La nuova vita di Silvia Romano: sarà la “testimonial” per l’islam

Ora Silvia Romano scende in campo per combattere e contrastare l’islamofobia: per la cooperante rapita in Kenya e tenuta prigioniera in Somalia per un anno e mezzo è giunto il momento di tornare a condurre una vita “normale” e perciò ha deciso di essere in prima linea per promuovere un progetto europeo dal nome “YES – Youth Empowerment Support for Muslim communities”.

La 24enne milanese è così pronta a impegnarsi per il sociale sposando la causa del progetto in questione, co-finanziato dalla Commissione europea e realizzato dalle associazioni Fondazione L’Albero della Vita, Le réseau e Progetto Aisha.

Stando a quanto riportato da La Repubblica, Silvia nei prossimi mesi si dedicherà all’iniziativa che punta a coinvolgere alcuni giovani rappresentanti della comunità islamica “che saranno impegnati in attività di supporto alle vittime di islamofobia“. Tra gli otto giovani lombardi selezionati – con il ruolo di “Master equity defender” – è spuntato anche il profilo della ragazza; il loro principale compito sarà quello di raccogliere le segnalazioni di casi di islamofobia e denunce, fornendo alle vittime un supporto di tipo psicologico ed eventualmente anche legale.

“Un’Europa più inclusiva”

Come si legge in un post pubblicato sul profilo Facebook dell’associazione “Progetto Aisha”, la volontà è quella di “poter contribuire a sensibilizzare l’opinione pubblica su un tema che raramente viene trattato dai media e che invece ha un impatto quotidiano specialmente sulla vita delle donne musulmane del nostro Paese“. Il progetto coinvolge anche altri attori del settore pubblico, privato, profit e no-profit principalmente in Italia. I principali obiettivi previsti sono la sensibilizzazione e il coinvolgimento dei giovani nella lotta contro l’islamofobia, l’acquisizione di competenze e strumenti efficaci nel nostro Paese e in Europa, lo scambio di esperienze e buone pratiche tra i giovani a livello europeo.

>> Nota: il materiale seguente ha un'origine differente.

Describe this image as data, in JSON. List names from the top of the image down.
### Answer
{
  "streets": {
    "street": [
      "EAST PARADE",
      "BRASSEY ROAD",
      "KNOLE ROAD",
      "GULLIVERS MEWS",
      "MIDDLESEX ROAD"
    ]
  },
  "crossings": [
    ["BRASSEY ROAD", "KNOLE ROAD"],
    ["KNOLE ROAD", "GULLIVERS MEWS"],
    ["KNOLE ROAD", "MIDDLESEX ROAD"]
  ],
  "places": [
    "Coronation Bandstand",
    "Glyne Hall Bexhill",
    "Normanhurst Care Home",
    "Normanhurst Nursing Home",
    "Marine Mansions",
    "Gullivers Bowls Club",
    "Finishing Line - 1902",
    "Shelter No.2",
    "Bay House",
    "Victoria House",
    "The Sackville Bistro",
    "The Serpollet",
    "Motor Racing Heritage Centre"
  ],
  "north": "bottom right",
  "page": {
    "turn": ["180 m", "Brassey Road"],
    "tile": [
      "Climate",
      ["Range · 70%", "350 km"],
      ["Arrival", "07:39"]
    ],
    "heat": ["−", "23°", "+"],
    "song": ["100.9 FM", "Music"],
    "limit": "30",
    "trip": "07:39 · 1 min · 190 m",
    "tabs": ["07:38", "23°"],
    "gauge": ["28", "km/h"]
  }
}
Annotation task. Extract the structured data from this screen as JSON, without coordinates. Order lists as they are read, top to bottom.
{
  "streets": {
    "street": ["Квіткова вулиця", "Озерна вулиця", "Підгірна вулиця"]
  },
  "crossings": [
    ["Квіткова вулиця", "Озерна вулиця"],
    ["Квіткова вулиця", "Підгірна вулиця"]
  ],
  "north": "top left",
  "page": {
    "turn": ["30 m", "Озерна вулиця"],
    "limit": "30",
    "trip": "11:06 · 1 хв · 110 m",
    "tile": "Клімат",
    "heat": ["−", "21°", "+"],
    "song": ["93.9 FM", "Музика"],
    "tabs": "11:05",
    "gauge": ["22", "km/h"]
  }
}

La partnership a cui ha aderito Silvia Romano ha lo scopo di creare un ambiente favorevole per la promozione della diversità culturale e per ridurre la diffusione degli stereotipi: “Senza una grande consapevolezza della società civile, nessun tentativo di aumentare l’integrazione, il reporting e l’applicazione della legge può essere realizzato”. In tal modo si vogliono anche prevenire i fattori di rischio e promuovere i fattori protettivi per le comunità: “È sicuramente una soluzione per mitigare il problema principale che le comunità musulmane affrontano attualmente”. Infine vi è l’intento pure di gettare le basi per dare vita a nuovi progetti, pianificati dai partner e da tutte le parti interessate, “creando nuove opportunità per costruire un’Europa più inclusiva”.